Welcome back to this week’s edition of 2-Minute Tuesdays where we are bringing you one exercise topic, talking about it for two minutes, and giving you three reasons why you should follow our advice. This week we are talking to those of you who don’t have time or have very little time to exercise. What should you be doing when you workout to maximize the time you do have? How should you be exercising if you don’t have an entire hour to spend at the gym?
1) Exercise At A High Intensity
Our first tip is to pick exercises that you can do at a high intensity without compromising your joints or your muscle system. Think of exercises that you can do all-out for 10 to 15 minutes versus exercises that you might choose to do for a longer period of time.
Action Step: If you only have 10 to 15 minutes to workout, don’t think about going for a run or a walk with that time. If it is appropriate for your body, think about doing something more intense like sprinting. You can do sprints outside, or on a treadmill, elliptical, bike, rower, or with a jump rope. Essentially, anything that allows you to push yourself as hard as you can for 15 to 90 seconds followed by 30 seconds to three minutes of recovery. Cycle through these periods of super intense work with recovery for 10 to 15 minutes and you will get a ton of benefit from your exercise.
2) Eliminate Distractions
Our second tip is to eliminate all distractions. If you have a small window of time to workout, you need to make sure that everything else is out of the picture. When you are working out, you are focused solely on working out. You’re not checking your phone. There’s nothing going on with email. You are there for a small, short period of time, and you are getting your workout in.

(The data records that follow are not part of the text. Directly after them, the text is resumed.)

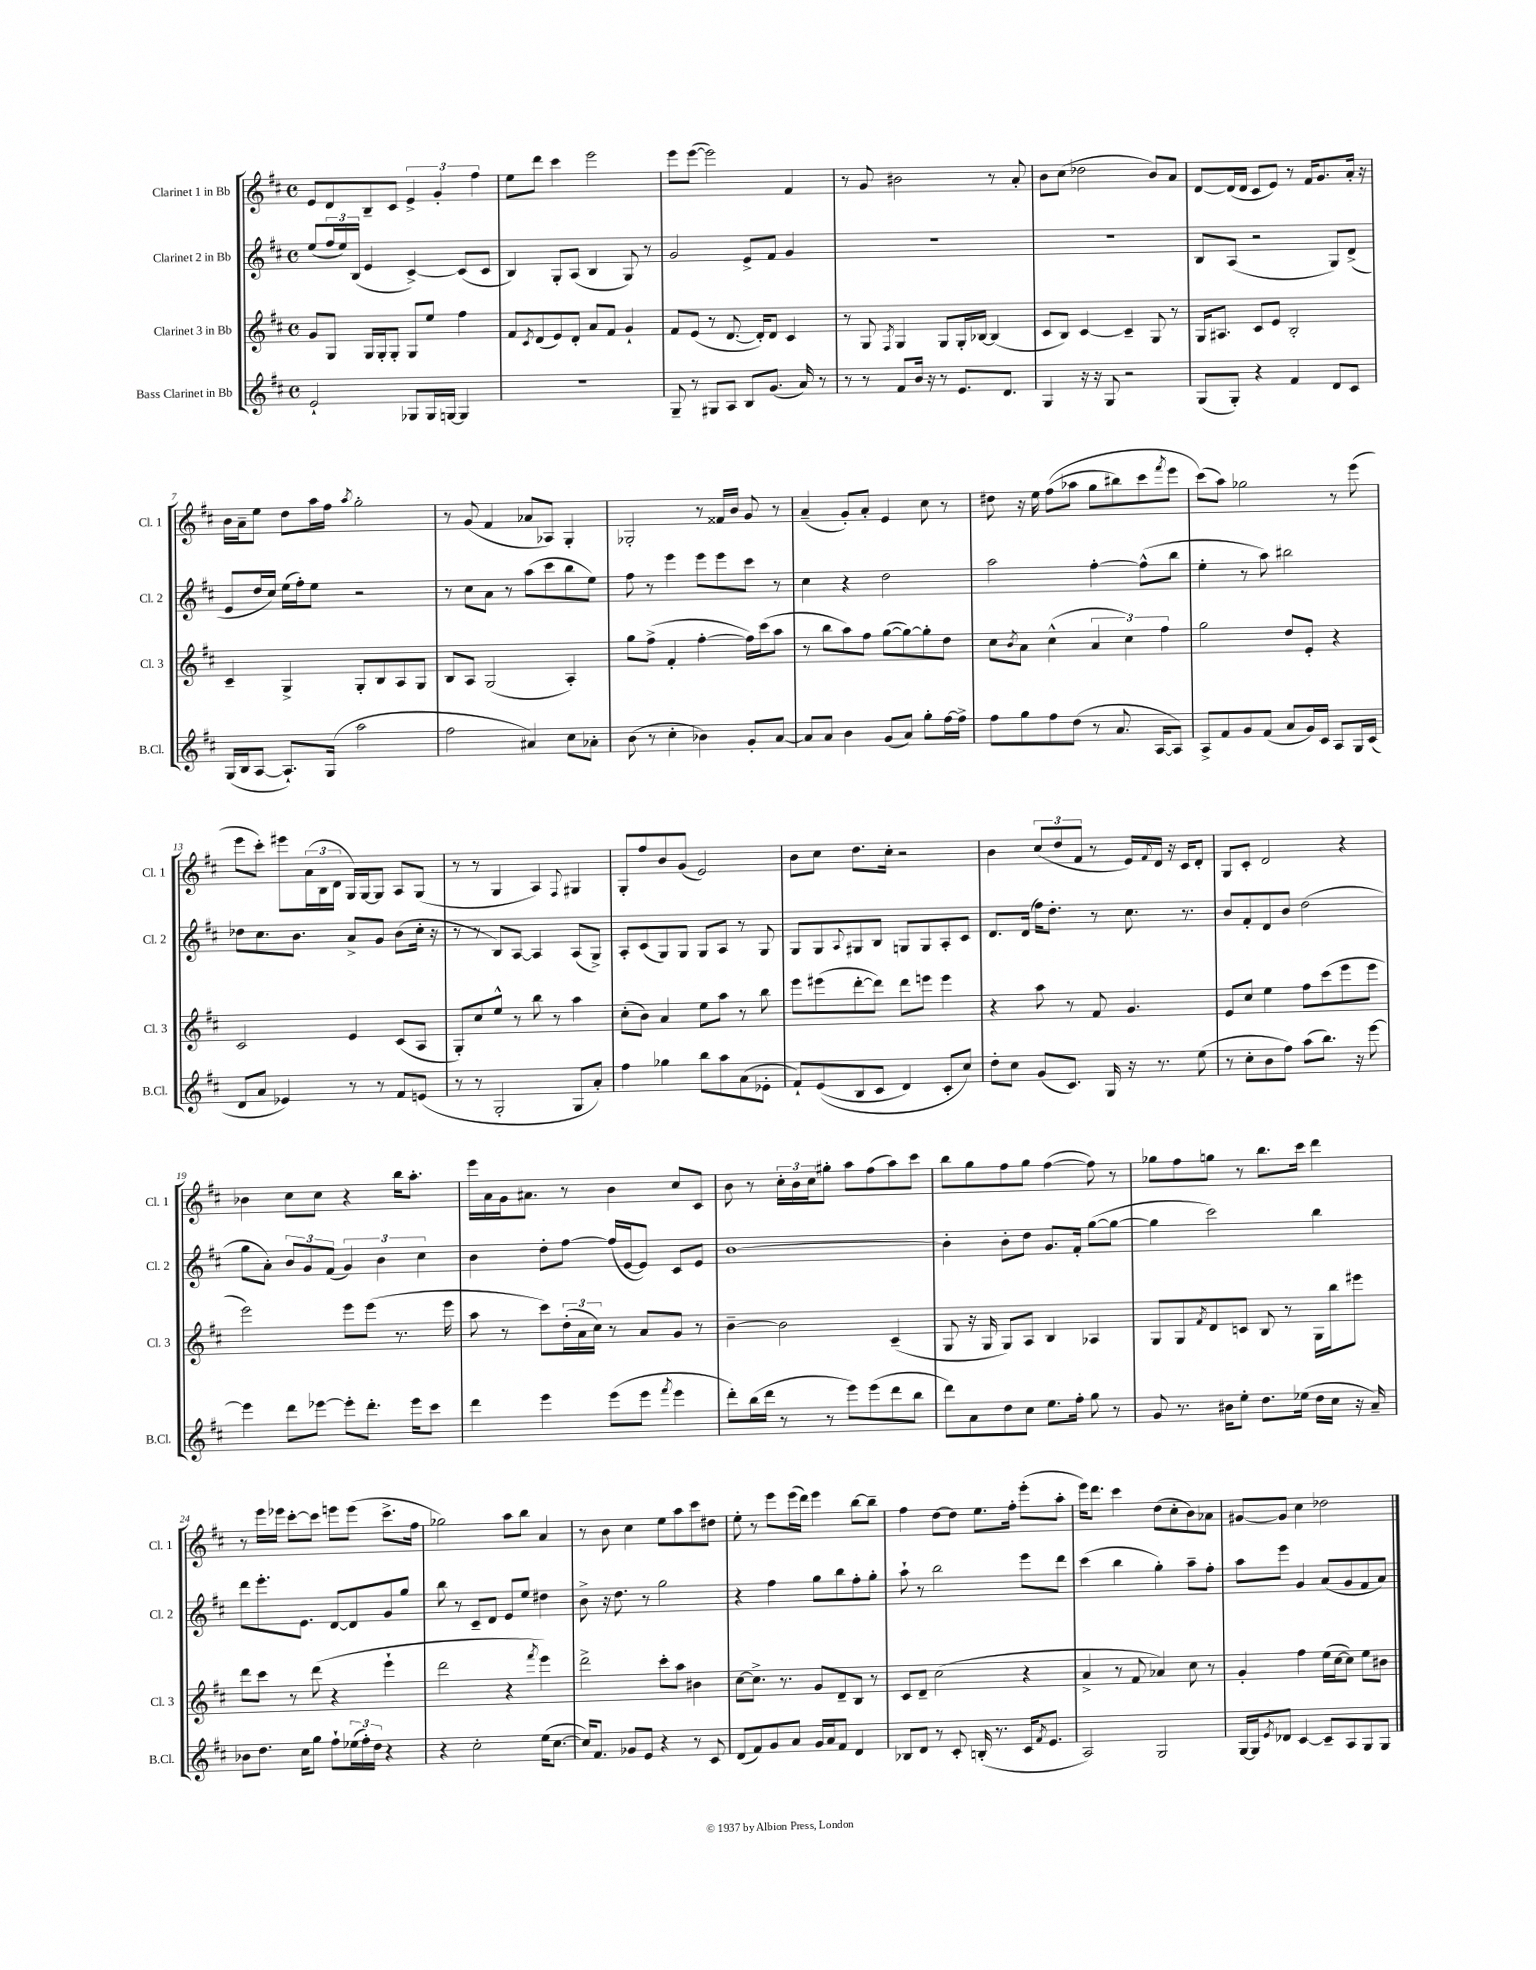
<<
\new StaffGroup <<
\new Staff = "s0" \with { instrumentName = "Clarinet 1 in Bb" shortInstrumentName = "Cl. 1" } {
    \clef treble \key d \major \defaultTimeSignature \time 4/4
    e'8 d'8 b8-- cis'8 \tuplet 3/2 { e'4-> g'4-. fis''4 } |
    e''8 d'''8 cis'''4 e'''2 |
    e'''8 e'''8~( e'''2) fis'4 |
    r8 g'8 bis'2 r8 a'8-. |
    b'8 cis''8( des''2 b'8) a'8 |
    d'8~ d'16( d'16 cis'8 e'8) r8 fis'16 g'8. a'16-. r16 |
    b'16 a'16-- e''8 d''8 a''16 fis''16 \acciaccatura { a''8 } g''2-. |
    r8 g'8( fis'4 aes'8 aes8) g4-. |
    ges2-. r8 fisis'16 b'16 g'8 r8 |
    a'4--( g'8-.) a'8-. e'4 cis''8 r8 |
    dis''8 r16 e''16 fis''8(\( aes''8 g''8 bis''8) cis'''8 \acciaccatura { fis'''8 } e'''8 |
    cis'''8(\) a''8) ges''2 r8 e'''8( |
    e'''8 cis'''8-.) eis'''8 \tuplet 3/2 { a'16( b16 d'16 } g16) g16~ g8 a8 g8( |
    r8 r8 g4 a4) \appoggiatura { fis8 } gis4 |
    g8-. fis''8 b'8 g'8( e'2) |
    b'8 cis''8 d''8. cis''16-. r2 |
    b'4 \tuplet 3/2 { cis''8( d''8 fis'8 } r8 e'16) \appoggiatura { fis'8 } d'16 r16 cis'16 d'8-. |
    g8 cis'8-. d'2 r4 |
    bes'4 cis''8 cis''8 r4 b''16 a''8.-. |
    e'''16 a'16 g'16 ais'8. r8 b'4 cis''8 cis'8 |
    b'8 r8 \tuplet 3/2 { cis''16-. b'16 cis''16 } gis''8-. a''8 fis''8( a''8) cis'''8 |
    b''8 g''8 fis''8 g''8 fis''4~( fis''8) r8 |
    ges''8 fis''8 g''8 r8 b''8. cis'''16 d'''4 |
    r8 e'''16 ees'''16 cis'''8~-. cis'''8 e'''8 e'''8( cis'''8.-> fis''16 |
    ges''2) a''8 b''8 a'4 |
    r8 b'8 cis''4 e''8 a''8 cis'''8 dis''8 |
    e''8-. r8 e'''8 e'''16( d'''16) e'''4 b''8~ b''8-- |
    fis''4 d''8~ d''8 e''8. fis''16-. e'''8-.( a''8-. |
    e'''16) d'''8. cis'''4 d''8( cis''8-. b'8) aes'8 |
    gis'8~ gis'8 cis''4 des''2 \bar "|." |
}
\new Staff = "s1" \with { instrumentName = "Clarinet 2 in Bb" shortInstrumentName = "Cl. 2" } {
    \clef treble \key d \major \defaultTimeSignature \time 4/4
    e''8( \tuplet 3/2 { fis''16 e''16) b16( } e'4 cis'4~->) cis'8( cis'8 |
    b4) g8-. a8( b4 g8) r8 |
    g'2 e'8-> fis'8 g'4 |
    R1 |
    R1 |
    b8 a8( r2 g8) d'8->( |
    e'8 d''16 cis''16) e''16( fis''16-.) e''8 r2 |
    r8 cis''8 a'8 r8 a''8( cis'''8 b''8 e''8) |
    fis''8 r8 e'''4 e'''8 e'''8 cis'''8 r8 |
    cis''4 r4 d''2 |
    a''2 fis''4~-. fis''8-^( b''8 |
    e''4-. r8 a''8) bis''2 |
    des''8 cis''8. b'8. a'8-> g'8 b'8( cis''16-. r16 |
    r8 r8 b8) a8~ a4 a8( g8->) |
    a8-. cis'8( g8) g8 g8 a8 r8 g8 |
    g8 g8 \appoggiatura { a8 } gis8 b8 g8 g8 a8-. cis'8 |
    d'8. d'16( fis''16) d''8.-. r8 cis''8. r8. |
    b'8 fis'8-. d'8 b'8 d''2( |
    g''8 a'8-.) \tuplet 3/2 { b'8 g'8 fis'8( } \tuplet 3/2 { g'4) b'4 cis''4 } |
    b'4 d''8-. fis''8~ fis''16( e'16~ e'8) cis'8 e'8 |
    b'1~ |
    b'4-. b'8-. d''8 g'8. fis'16-. g''8~( g''8~ |
    g''4 cis'''2) b''4 |
    d'''8 e'''8.-. e'8. d'8~ d'8 g'8 g''8 |
    b''8 r8 cis'8-- d'8 e'8 e''8 dis''4 |
    b'8-> r16 d''8. r8 g''2 |
    r4 fis''4 g''8 b''8 fis''8-. g''8-. |
    a''8-! r8 b''2 e'''8 d'''8 |
    cis'''4( b''4 g''4-.) a''8-- fis''8-. |
    a''8 e'''8 g'4 a'8( g'8 fis'8 a'8) \bar "|." |
}
\new Staff = "s2" \with { instrumentName = "Clarinet 3 in Bb" shortInstrumentName = "Cl. 3" } {
    \clef treble \key d \major \defaultTimeSignature \time 4/4
    g'8 g8 g16 g16-. g8-. g8 e''8 fis''4 |
    fis'8 \acciaccatura { cis'8 } d'8( e'8) d'8-. a'8 fis'8 g'4-! |
    fis'8 e'8( r8 d'8.~ d'16-.) d'8 cis'4 |
    r8 g8 \acciaccatura { fis8 } g4 g8 g16-. bes16~ bes4( |
    cis'8 b8) cis'4~ cis'4-- g8 r8 |
    g16 ais8. cis'8 e'8 b2-. |
    cis'4-- g4-> g8-. b8 a8 g8 |
    b8 a8 g2( a4-.) |
    g''8 fis''8->( fis'4-. fis''4~-. fis''16) cis'''16( a''8 |
    r8 b''8 a''8) fis''8 g''8~( g''8~) g''8-. d''8 |
    cis''8 \acciaccatura { b'8 } a'8 cis''4-^( \tuplet 3/2 { a'4 cis''4) fis''4 } |
    g''2 d''8 e'8-. r4 |
    cis'2 e'4 cis'8( a8 |
    g8-.) cis''8 e''8-^ r8 b''8 r8 a''4 |
    cis''8-.( b'8) a'4 e''8 a''8 r8 b''8 |
    e'''8 eis'''8( d'''8~-. d'''8) d'''8 e'''8 e'''4 |
    r4 a''8 r8 fis'8 g'4. |
    e'8 cis''8 e''4 fis''8 cis'''8( e'''8 e'''8 |
    e'''2) e'''8 e'''8( r8. e'''16 |
    a''8 r8 cis'''8) \tuplet 3/2 { d''16-.( a'16 cis''16) } r8 a'8 g'8 r8 |
    b'4~-- b'2 cis'4--( |
    g8 r16 g16 g8) a8 b4 aes4 |
    g8 g8 \acciaccatura { fis'8 } d'8 c'8 b8 r8 g16 b''16 eis'''8 |
    d'''8 cis'''8 r8 d'''8( r4 e'''4-! |
    d'''2 r4 \acciaccatura { fis'''8 } e'''4) |
    d'''2-> cis'''8-. a''8 bis'4 |
    cis''8~ cis''8.-> r8. g'8 d'8-- b8 r8 |
    cis'8 d'8-- cis''2( r4 |
    a'4-> r8 fis'8 aes'4) cis''8 r8 |
    g'4-. fis''4 e''16( cis''16~ cis''8) e''8 bis'8 \bar "|." |
}
\new Staff = "s3" \with { instrumentName = "Bass Clarinet in Bb" shortInstrumentName = "B.Cl." } {
    \clef treble \key d \major \defaultTimeSignature \time 4/4
    e'2-! ges8 ges16 g16~ g4 |
    R1 |
    g8-- r8 gis8 a8 b8 g'8.( a'16) r8 |
    r8 r8 fis'8 b'16 r16 r8 e'8. d'8. |
    g4 r16 r16 g8 r2 |
    g8( g8-.) r4 fis'4 d'8 cis'8 |
    g16( b16 a8~ a8.-!) g16( a''2 |
    fis''2 ais'4) cis''8 aes'8-. |
    b'8( r8 cis''4-. bes'4) g'8-. a'8~ |
    a'8 a'8 b'4 g'8( a'8) g''8-. fis''16~ fis''16-> |
    fis''8 g''8 fis''8 d''8( r8 a'8. a16~ a8) |
    a8-> fis'8 g'8 fis'8( a'8 g'16) cis'16 a8 g16 cis'16( |
    d'8 a'8 ees'4) r8 r8 fis'8 e'8( |
    r8 r8 g2-. g8 a'8-.) |
    fis''4 ges''4 b''8 a''8 a'8( ees'8-. |
    fis'8-!) e'8(\( b8 cis'8 d'4) cis'8-. cis''8\) |
    d''8-. cis''8 g'8( cis'8.) g16 r16 r8. e''8( |
    r8 cis''8-. b'8 fis''8) a''8( b''8.) r16 e'''8~ |
    e'''4 d'''8 ees'''8~ ees'''8-. d'''8.-. ees'''16 cis'''8 |
    d'''4 e'''4 e'''8( e'''8 \acciaccatura { fis'''8 } e'''4 |
    d'''8-.) b''16( d'''16 r8 r8 e'''8) e'''8( d'''8 b''8 |
    d'''8) a'8 d''8 cis''8 e''8. fis''16-. g''8 r8 |
    g'8 r8. bis'16 e''8-. d''8. ees''16( d''16 cis''16 r16 a'16--) |
    bes'8 d''8. cis''16 g''8 fis''8-! \tuplet 3/2 { ees''16( fis''16-.) d''16 } r4 |
    r4 cis''2-. e''16( cis''8.~ |
    cis''16) fis'8. ges'8 e'8 r4 r8 cis'8 |
    d'8( fis'8) g'8 a'8 g'16 a'16 fis'8 d'4 |
    bes8 d'8 r8 cis'8-. b16-.( r8. cis'16 \acciaccatura { fis'8 } e'8. |
    a2) g2 |
    g16~ g16 \acciaccatura { e'8 } des'8 cis'4~ cis'8-- a8 g8 g8 \bar "|." |
}
>>
>>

Action Step: Leave your cell phone in your locker/car/office. Keep it off you. If you want to use an app to assist with your workout, consider putting your phone in airplane mode so you can’t receive messages.
3) Plan Your Workout
Finally, you need to make sure your workout is planned. When you go into your workout, everything is planned. You know exactly which exercises you are going to do and how much resistance you are going to use. You have every minute of your workout period mapped out.
Action Step: Keep a journal of your workouts where you record what you do (exercises, sets, reps, weights, time, distance, etc.). This way, when you go to workout, you have a reminder of what you did last time and know exactly what you need to do this time.